Cabiam 4 mesas. Era basicamente um tablado de madeira com uma altura máxima de 25 centímetros. Cercado por um cano metálico, que fazia a separação física entre aquele tablado e a pista.


Um lugar que nem todos poderiam entrar. Aliás, para entrar no mínimo deveria pagar um pouco mais caro que o convencional. Do contrário, persona non grata.


Umas 10 pessoas caberiam naquele lugar. E tecnicamente, as pessoas que fossem até lá ficaram naquele espaço com vista privilegiada e espaço VIP, com atendimento de garçom exclusivo.

Um tablado que separa a pista de alguém que procurou privilégios. Por algumas horas da festa.


Ele existe fisicamente: por mais que pensemos que não, ele existe e está lá, mantendo algumas pessoas da sociedade num patamar 25cm mais alto que os outros. Num lugar em que não irá ser lutado para conquistar. Será pago. Terá tudo que os outros não tem e não precisará sequer ter contato com os outros: há quem faça para si.


Ele existe inconscientemente: por mais que pensemos que não, ele existe e está lá, colocando a pessoa num status possivelmente maior do que os outros. Por 25 cm, a pessoa passa  a ter um atendimento preferencial e não será da ralé. Está acima. Está em privilégio. Pode estar no mesmo ambiente que os outros, mas não são os outros.


Interessante a busca que o ser humano tem por ter espaços que o separem do comum. Por 25cm o indivíduo fica extasiado por não compartilhar o espaço com o resto.
O que provavelmente aconteceria se não houvesse o tablado? Se não houvesse o cano como cerca? Onde ficaria o privilégio?

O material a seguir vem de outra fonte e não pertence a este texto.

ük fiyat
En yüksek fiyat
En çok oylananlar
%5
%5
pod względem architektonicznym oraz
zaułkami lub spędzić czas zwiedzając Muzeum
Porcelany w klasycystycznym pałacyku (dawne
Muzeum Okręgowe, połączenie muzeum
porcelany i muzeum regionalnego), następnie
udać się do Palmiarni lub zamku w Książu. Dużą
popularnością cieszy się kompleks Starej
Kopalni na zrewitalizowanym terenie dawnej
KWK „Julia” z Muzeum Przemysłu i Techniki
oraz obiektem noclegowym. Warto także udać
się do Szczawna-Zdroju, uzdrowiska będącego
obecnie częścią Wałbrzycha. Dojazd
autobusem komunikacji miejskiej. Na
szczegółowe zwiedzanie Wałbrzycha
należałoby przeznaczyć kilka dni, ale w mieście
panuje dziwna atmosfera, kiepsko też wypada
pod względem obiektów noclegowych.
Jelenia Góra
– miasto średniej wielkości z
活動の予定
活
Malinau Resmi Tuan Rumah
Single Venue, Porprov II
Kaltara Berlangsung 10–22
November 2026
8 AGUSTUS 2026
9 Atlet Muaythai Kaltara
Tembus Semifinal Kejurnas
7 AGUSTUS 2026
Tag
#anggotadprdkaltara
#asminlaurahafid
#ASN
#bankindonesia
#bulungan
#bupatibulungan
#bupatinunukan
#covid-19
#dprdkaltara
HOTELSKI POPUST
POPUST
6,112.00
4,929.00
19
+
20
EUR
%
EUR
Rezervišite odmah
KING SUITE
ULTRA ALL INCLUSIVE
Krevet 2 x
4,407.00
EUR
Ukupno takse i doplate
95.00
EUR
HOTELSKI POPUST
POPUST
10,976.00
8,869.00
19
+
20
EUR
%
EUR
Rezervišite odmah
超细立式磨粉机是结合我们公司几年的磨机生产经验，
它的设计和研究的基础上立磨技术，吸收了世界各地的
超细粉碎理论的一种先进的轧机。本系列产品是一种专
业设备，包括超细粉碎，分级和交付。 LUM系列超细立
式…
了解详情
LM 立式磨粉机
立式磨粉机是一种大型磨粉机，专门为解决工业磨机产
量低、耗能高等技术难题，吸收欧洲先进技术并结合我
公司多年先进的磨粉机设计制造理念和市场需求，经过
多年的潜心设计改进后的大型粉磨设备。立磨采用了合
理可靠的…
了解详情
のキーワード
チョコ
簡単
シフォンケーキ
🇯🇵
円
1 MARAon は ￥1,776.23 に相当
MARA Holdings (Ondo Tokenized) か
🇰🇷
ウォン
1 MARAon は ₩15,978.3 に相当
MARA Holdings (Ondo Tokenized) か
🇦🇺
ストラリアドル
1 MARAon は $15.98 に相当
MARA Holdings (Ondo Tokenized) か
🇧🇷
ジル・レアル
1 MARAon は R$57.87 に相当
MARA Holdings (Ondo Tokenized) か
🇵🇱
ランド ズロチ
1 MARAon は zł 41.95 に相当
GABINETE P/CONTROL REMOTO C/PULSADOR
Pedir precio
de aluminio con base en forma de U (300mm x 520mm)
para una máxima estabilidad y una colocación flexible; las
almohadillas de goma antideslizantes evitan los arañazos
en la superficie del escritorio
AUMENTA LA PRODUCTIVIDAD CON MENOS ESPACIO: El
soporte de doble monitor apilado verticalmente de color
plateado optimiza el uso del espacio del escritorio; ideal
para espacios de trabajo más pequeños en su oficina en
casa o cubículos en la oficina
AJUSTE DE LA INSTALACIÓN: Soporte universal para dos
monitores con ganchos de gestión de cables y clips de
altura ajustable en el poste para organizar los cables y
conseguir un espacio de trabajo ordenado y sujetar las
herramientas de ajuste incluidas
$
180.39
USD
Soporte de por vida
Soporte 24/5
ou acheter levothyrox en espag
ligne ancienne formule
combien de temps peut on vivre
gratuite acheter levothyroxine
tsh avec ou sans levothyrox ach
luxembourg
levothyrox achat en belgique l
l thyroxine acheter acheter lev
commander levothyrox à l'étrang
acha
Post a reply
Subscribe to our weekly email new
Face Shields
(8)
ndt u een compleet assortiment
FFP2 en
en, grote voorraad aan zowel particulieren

Não ficaria. Se esse tablado não existisse, mais pessoas poderiam se divertir sem diferenciação nenhuma. Estariam provavelmente ali, pulando como qualquer outra pessoa.


Mas não: o tablado existe ali para que as pessoas fiquem acima. Até a festa acabar. Até o orgulho cansar. Cagam como os outros. Mijam como os outros. Fazem tudo o que basicamente todos os outros fazem. Mas podem ficar acima.


É como se houvesse uma gaiola, mas ninguém tecnicamente fica olhando para o pássaro que está lá dentro. É o contrário. Quem está lá não pode pular. Não pode fazer o que os outros fazem. Tem que ser comedido, onde já se viu fazer o que os outros fazem?


Vinte e cinco centímetros de um tablado diferencia alguns de todos os outros. E os outros, nem aí, se divertindo a valer.